You know, dancing around like a little kid not worried about what you look like, making funny faces, singing with gusto, laughing too loud, and generally expressing your joy and sharing it with other people - as a part of your spiritual quest.
Spirituality, for me, isn't just about my personal experience, it's also about my connection with other people and even, on occasion, with animals. And the times when I feel most connected with other people tend to be moments when I'm sharing a deep belly laugh with someone, celebrating on a dance floor, or singing with a large group of people. Those are the moments when my soul is filled up to the brim, and I am spilling over with love.
Surely these moments are sacred?
I was in a fairly serious place all winter, and then as the buds began to open on the trees, silliness began to blossom in me again.
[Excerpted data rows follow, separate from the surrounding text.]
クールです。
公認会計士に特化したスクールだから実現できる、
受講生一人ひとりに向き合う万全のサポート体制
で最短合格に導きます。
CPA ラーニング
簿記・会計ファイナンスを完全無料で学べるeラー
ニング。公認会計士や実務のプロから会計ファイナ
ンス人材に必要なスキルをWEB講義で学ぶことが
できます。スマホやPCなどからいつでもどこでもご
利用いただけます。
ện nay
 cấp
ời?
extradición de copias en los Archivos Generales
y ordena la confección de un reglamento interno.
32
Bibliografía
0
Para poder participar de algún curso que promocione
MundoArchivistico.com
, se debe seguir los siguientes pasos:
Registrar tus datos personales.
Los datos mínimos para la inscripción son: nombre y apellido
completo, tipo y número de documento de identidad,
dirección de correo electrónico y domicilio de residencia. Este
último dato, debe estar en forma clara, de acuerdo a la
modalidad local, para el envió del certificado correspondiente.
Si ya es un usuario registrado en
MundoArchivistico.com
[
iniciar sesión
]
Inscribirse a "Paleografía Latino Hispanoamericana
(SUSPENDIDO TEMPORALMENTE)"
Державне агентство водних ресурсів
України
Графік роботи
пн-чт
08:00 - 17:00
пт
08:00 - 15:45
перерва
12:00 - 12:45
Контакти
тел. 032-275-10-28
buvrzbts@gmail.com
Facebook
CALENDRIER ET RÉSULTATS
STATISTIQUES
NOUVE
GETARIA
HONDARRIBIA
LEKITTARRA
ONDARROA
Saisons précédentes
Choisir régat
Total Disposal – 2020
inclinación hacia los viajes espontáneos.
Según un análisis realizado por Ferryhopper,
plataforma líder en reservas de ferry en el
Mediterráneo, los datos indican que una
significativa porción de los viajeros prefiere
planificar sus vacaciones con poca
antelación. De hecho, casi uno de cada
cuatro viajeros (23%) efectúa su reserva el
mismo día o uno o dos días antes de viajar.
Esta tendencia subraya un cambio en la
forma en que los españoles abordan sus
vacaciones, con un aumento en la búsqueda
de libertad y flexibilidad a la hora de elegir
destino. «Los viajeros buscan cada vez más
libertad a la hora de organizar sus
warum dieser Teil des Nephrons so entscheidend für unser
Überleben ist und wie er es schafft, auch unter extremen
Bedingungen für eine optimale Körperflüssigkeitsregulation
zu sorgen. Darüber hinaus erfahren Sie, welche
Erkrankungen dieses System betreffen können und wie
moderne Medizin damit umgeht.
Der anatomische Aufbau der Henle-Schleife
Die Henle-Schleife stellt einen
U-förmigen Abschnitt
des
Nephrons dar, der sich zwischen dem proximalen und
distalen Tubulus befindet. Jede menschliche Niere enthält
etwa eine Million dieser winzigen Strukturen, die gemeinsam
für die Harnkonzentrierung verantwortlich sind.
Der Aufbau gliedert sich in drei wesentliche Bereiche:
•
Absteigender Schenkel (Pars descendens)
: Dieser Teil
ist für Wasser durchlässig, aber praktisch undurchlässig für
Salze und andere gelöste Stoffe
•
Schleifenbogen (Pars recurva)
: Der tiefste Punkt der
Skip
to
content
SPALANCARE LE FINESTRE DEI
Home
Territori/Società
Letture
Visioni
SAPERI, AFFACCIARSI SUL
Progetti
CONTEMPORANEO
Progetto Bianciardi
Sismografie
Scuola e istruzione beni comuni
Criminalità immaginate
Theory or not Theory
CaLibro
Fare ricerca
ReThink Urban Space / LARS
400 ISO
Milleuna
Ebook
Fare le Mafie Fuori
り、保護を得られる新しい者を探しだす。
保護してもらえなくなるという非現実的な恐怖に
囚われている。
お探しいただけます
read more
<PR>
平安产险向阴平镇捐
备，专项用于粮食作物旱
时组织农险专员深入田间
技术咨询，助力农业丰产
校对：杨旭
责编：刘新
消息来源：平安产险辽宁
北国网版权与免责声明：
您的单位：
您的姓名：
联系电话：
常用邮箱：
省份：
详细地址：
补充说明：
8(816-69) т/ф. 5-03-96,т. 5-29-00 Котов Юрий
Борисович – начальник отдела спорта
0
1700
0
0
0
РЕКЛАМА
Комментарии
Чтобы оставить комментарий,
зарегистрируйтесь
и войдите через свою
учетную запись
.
I started to have fun for no other reason than it felt great.
And I also started to feel guilty. I was feeling guilty so much that I actually had to stop having fun to sit down and quietly contemplate what the hell was going on.
Conclusion: I am an adult, but I still like to act silly and have fun. I don't have to ask anyone's permission to do so. If the pesky voice inside my head starts to berate me for what I should or shouldn't be doing, I have every right to tell that voice to shut up. Because no one has the right to tell me that I shouldn't live a BIG, joyful life - not even the critical voice in my head. Especially not the voice in my head!
Here's something else - when I've had a silly time, and I'm feeling all buzzy and sparkly with life, I'm more present and experience things that would otherwise escape my notice. The silly moments actually deepen the more 'traditional' sacred practices that are part of my life.
So I'm off to hula-hoop, or skip, or laugh hysterically at the fish-slapping dance - it's silly, it can be sacred, and it's all good fun.